**REQUIRED ACTION**
Copy each line below in which the string "Integrales" occurs.

**Items listed in a dataset**
--- --- ---
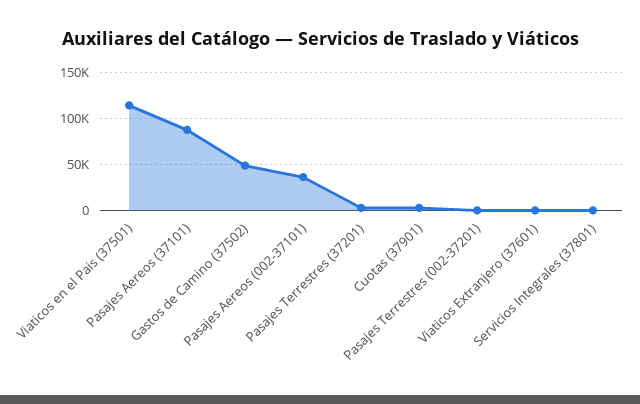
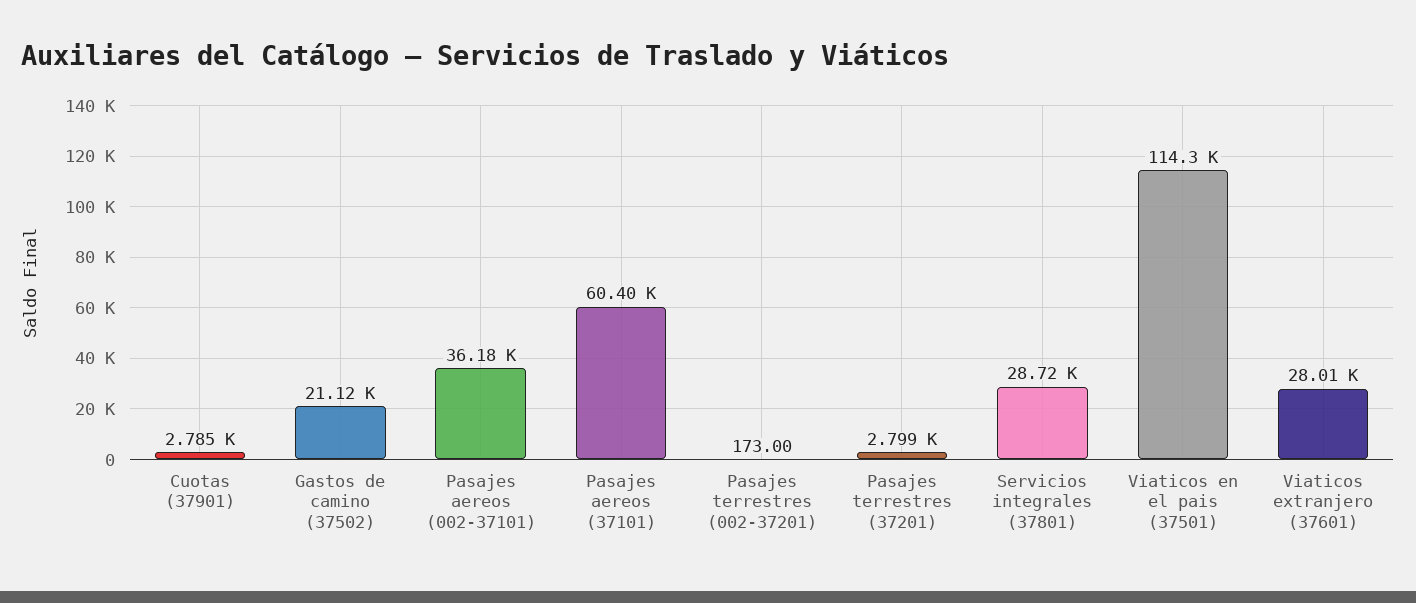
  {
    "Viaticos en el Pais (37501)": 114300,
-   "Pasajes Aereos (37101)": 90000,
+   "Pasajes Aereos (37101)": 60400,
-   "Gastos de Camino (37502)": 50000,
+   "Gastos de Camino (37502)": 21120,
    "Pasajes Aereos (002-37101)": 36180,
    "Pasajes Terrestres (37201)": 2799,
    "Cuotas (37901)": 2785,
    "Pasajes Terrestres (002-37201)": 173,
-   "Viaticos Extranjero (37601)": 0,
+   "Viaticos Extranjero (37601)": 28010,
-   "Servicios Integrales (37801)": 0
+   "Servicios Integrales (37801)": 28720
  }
--- --- ---
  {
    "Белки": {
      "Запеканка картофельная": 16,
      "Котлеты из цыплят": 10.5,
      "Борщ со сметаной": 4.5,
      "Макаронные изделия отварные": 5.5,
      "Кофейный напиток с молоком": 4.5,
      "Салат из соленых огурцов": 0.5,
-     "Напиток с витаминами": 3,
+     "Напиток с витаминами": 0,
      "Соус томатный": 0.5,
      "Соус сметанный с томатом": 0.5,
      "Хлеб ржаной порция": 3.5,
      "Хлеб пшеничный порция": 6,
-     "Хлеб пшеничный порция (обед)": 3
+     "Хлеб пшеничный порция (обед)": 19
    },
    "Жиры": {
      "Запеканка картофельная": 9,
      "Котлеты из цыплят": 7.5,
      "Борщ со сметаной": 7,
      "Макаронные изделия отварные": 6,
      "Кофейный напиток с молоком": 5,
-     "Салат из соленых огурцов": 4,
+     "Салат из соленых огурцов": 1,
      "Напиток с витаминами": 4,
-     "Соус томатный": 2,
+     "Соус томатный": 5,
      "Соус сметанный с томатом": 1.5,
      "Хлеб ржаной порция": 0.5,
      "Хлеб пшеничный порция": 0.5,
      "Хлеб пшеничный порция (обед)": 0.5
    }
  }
--- --- ---
**COMPLETED TASK**
-   "Servicios Integrales (37801)": 0
+   "Servicios Integrales (37801)": 28720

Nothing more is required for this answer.